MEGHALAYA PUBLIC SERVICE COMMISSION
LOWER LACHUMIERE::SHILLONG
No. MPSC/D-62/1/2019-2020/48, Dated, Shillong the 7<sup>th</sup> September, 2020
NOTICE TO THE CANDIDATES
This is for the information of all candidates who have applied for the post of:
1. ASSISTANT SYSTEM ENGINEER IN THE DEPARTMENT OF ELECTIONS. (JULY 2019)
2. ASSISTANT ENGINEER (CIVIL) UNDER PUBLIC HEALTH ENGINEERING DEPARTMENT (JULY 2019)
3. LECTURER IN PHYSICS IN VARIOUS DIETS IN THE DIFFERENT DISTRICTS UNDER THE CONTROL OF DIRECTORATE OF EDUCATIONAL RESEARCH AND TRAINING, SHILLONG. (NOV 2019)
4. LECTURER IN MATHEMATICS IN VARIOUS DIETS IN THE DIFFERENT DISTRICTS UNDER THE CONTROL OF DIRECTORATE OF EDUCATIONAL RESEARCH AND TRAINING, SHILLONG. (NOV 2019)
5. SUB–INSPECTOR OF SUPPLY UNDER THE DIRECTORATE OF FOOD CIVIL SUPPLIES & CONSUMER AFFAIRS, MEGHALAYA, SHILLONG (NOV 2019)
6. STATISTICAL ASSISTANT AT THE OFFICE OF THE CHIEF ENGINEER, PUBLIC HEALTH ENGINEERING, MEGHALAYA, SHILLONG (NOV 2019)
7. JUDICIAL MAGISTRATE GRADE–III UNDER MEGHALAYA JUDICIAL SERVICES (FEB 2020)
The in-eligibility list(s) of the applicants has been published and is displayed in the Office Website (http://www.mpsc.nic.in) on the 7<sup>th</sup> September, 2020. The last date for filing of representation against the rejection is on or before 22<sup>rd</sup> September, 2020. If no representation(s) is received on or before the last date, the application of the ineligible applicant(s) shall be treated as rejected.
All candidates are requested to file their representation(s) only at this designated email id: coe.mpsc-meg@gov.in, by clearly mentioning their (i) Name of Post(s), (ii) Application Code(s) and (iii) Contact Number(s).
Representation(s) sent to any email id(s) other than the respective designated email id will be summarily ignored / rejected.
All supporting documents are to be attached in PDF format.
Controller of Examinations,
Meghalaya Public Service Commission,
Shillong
◇ ◇ ◇
[About this exercise] Find every line in the records that has the word "designated". Copy those lines.

[Your solution]
All candidates are requested to file their representation(s) only at this designated email id: coe.mpsc-meg@gov.in, by clearly mentioning their (i) Name of Post(s), (ii) Application Code(s) and (iii) Contact Number(s).
Representation(s) sent to any email id(s) other than the respective designated email id will be summarily ignored / rejected.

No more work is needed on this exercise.